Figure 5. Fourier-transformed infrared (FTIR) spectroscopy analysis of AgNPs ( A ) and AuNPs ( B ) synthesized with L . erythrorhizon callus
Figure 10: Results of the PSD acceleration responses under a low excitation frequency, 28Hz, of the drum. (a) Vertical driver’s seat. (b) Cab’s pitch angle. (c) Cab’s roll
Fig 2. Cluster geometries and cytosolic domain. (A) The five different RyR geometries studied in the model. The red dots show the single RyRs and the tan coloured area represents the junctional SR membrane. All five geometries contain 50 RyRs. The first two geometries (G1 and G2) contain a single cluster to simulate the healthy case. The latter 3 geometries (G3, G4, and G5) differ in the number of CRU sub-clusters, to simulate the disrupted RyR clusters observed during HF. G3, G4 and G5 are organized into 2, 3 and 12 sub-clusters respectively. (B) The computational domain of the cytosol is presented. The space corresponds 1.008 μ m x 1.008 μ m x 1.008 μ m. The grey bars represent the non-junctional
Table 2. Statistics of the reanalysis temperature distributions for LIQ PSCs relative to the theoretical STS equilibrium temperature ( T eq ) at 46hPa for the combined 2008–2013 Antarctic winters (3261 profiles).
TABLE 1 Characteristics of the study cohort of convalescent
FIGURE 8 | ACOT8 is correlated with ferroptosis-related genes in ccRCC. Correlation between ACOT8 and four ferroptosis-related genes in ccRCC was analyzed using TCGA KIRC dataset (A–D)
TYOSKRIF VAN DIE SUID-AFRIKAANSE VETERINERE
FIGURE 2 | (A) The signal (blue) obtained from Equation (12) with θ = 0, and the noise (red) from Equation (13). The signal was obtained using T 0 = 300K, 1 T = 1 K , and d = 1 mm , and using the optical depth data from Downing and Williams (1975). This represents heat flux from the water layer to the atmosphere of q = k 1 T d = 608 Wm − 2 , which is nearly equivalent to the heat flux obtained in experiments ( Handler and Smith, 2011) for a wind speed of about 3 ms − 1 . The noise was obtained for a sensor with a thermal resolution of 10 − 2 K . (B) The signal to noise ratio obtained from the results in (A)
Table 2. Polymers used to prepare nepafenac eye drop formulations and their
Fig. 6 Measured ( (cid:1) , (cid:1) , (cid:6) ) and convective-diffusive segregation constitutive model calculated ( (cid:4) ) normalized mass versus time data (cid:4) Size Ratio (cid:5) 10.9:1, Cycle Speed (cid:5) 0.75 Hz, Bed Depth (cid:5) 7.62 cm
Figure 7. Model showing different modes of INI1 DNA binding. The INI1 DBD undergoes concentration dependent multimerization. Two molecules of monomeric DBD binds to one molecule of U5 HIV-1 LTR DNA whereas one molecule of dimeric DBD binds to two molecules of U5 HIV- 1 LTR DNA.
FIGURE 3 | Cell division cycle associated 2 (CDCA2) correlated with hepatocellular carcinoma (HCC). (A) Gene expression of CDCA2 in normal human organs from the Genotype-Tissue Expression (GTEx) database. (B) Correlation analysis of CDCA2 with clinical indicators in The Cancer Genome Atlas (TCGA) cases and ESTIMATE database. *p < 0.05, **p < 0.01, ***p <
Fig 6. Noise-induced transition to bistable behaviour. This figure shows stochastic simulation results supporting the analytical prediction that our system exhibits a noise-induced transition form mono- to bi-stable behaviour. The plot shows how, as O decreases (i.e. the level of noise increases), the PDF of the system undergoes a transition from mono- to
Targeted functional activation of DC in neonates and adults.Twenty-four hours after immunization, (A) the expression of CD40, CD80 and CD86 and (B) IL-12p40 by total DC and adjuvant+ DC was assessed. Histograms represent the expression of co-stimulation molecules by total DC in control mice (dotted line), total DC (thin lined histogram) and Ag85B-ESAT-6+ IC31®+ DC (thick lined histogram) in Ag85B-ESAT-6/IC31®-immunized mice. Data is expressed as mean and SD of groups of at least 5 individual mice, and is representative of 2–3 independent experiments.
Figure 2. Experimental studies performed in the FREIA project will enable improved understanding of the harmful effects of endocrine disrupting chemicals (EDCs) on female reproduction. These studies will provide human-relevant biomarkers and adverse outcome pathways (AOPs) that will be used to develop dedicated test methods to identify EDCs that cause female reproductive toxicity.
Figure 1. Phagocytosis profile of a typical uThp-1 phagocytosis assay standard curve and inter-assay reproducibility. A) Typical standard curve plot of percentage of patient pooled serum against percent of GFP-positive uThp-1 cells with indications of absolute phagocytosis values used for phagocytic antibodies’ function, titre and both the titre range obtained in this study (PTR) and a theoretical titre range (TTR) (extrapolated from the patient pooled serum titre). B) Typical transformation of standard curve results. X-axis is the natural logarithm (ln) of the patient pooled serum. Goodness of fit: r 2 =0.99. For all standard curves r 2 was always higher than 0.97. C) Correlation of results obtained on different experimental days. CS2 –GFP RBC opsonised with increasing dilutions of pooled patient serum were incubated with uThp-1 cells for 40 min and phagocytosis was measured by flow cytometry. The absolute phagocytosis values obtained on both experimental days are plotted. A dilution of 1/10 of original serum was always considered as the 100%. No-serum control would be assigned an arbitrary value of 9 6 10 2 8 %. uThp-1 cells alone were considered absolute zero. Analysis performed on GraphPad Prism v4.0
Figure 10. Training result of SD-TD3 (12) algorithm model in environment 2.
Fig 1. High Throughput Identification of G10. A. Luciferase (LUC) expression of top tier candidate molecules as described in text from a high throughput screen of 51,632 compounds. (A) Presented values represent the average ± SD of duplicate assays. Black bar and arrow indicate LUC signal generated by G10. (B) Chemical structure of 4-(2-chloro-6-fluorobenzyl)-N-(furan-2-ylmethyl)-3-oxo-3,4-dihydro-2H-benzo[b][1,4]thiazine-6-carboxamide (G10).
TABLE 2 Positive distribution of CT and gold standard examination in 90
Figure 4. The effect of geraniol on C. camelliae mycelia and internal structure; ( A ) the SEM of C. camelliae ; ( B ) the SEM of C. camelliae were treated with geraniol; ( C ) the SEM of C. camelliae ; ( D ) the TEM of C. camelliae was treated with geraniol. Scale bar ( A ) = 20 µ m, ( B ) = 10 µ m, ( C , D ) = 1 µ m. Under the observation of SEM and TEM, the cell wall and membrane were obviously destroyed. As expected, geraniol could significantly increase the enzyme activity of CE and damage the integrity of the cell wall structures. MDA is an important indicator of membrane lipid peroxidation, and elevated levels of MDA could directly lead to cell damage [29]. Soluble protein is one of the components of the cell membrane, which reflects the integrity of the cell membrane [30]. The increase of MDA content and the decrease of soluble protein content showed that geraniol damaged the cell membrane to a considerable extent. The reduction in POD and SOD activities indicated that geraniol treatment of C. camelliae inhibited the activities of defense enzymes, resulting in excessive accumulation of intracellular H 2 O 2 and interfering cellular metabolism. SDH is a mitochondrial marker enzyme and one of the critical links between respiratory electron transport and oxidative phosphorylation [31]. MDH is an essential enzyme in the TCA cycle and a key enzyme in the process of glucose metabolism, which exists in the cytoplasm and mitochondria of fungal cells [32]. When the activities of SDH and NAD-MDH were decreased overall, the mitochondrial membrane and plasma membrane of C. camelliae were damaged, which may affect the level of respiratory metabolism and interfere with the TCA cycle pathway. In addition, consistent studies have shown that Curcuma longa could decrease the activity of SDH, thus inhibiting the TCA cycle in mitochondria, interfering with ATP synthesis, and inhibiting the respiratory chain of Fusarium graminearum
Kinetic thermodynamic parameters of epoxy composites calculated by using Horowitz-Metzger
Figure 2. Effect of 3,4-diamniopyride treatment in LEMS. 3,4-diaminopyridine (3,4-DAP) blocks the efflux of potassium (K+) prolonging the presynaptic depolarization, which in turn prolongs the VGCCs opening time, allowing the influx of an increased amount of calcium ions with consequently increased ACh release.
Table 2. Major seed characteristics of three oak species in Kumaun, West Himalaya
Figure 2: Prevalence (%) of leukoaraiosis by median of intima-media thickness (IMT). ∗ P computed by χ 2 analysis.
-*-*-
In the data above, find the line containing "Table 2. Major", then copy it and every later line exactly.

[Solution for this exercise]
Table 2. Major seed characteristics of three oak species in Kumaun, West Himalaya
Figure 2: Prevalence (%) of leukoaraiosis by median of intima-media thickness (IMT). ∗ P computed by χ 2 analysis.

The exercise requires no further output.